Which lines hold the word "wrist"? Copy each of them from the material.

## ENTRIES SUPPLIED:
- - - - -

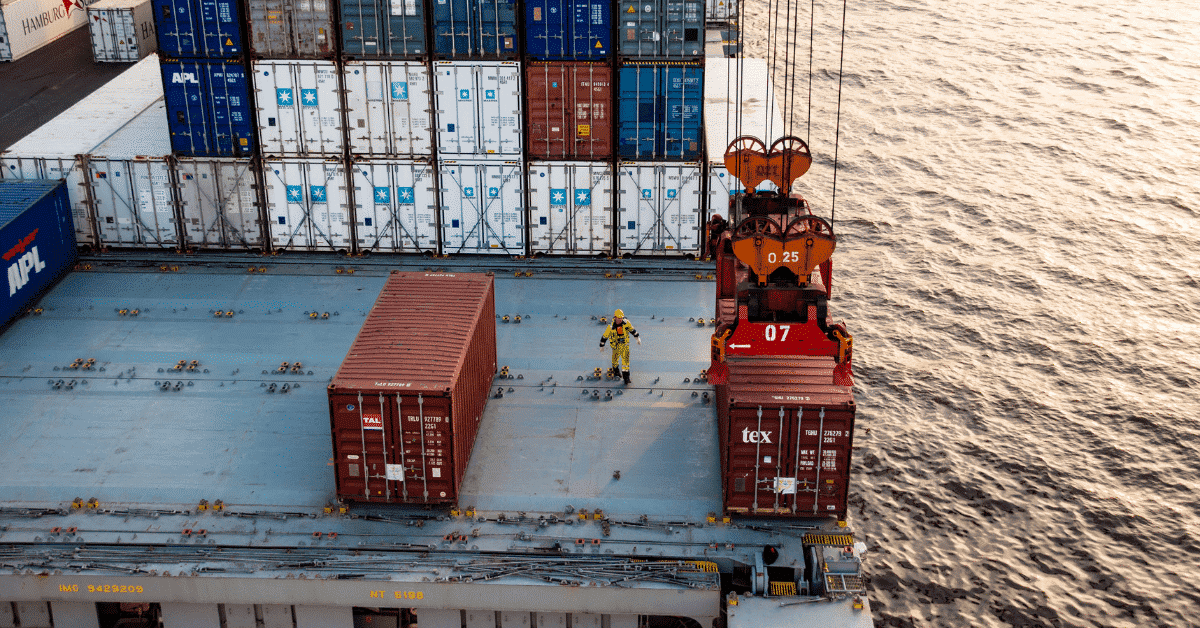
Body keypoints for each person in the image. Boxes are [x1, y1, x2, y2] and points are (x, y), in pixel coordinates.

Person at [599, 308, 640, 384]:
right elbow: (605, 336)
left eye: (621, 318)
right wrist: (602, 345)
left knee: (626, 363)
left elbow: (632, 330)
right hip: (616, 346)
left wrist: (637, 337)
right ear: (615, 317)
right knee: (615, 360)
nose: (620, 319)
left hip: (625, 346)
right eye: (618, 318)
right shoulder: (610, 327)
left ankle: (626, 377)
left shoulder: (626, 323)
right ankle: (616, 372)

- - - - -

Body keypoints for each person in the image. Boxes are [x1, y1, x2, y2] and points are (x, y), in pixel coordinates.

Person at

- - - - -

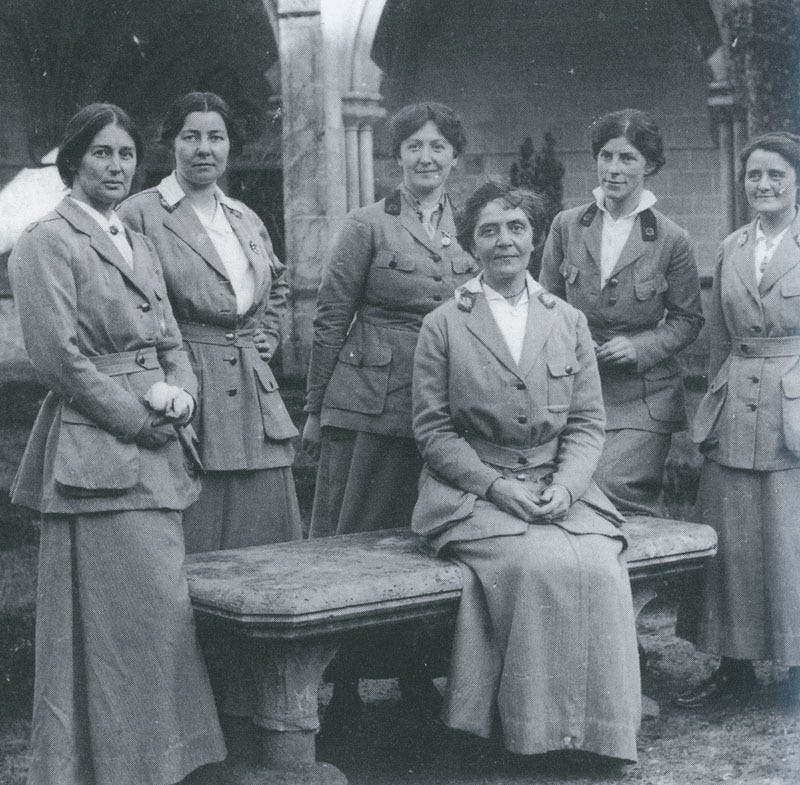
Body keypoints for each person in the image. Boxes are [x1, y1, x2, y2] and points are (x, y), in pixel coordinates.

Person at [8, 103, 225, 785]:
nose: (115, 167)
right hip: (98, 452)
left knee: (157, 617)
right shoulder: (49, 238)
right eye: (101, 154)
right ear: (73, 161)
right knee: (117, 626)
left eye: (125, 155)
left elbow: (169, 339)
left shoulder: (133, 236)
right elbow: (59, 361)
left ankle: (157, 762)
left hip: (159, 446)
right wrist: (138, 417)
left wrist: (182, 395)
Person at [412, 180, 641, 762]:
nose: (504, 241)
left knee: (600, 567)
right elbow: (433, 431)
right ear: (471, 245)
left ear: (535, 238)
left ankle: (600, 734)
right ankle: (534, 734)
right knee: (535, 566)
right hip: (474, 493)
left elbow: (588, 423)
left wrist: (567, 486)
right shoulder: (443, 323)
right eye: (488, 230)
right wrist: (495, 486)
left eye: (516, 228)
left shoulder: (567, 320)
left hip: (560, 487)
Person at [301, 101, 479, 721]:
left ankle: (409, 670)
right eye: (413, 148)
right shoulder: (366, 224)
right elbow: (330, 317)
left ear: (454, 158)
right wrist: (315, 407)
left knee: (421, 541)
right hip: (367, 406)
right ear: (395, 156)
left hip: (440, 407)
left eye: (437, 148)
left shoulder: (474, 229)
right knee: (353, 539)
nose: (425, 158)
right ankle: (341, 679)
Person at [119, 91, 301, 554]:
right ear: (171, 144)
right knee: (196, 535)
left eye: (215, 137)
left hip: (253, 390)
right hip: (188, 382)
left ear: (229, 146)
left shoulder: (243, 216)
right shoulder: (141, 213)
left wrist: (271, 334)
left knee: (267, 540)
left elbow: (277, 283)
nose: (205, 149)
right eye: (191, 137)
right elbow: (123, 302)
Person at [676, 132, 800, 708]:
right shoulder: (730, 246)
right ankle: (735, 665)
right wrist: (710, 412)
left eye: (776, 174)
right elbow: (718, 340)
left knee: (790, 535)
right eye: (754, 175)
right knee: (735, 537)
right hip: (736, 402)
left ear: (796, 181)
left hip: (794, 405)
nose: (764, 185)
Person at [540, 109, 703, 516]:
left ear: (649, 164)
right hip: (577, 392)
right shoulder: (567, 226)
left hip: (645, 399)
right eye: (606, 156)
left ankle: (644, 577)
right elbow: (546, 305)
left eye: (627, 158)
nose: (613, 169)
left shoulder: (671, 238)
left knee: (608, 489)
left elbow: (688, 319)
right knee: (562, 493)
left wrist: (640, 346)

- - - - -

## REPLY TO THE EXERCISE:
right wrist: (602, 345)
left wrist: (637, 337)
right wrist: (138, 417)
left wrist: (182, 395)
left wrist: (567, 486)
right wrist: (495, 486)
right wrist: (315, 407)
left wrist: (271, 334)
right wrist: (710, 412)
left wrist: (640, 346)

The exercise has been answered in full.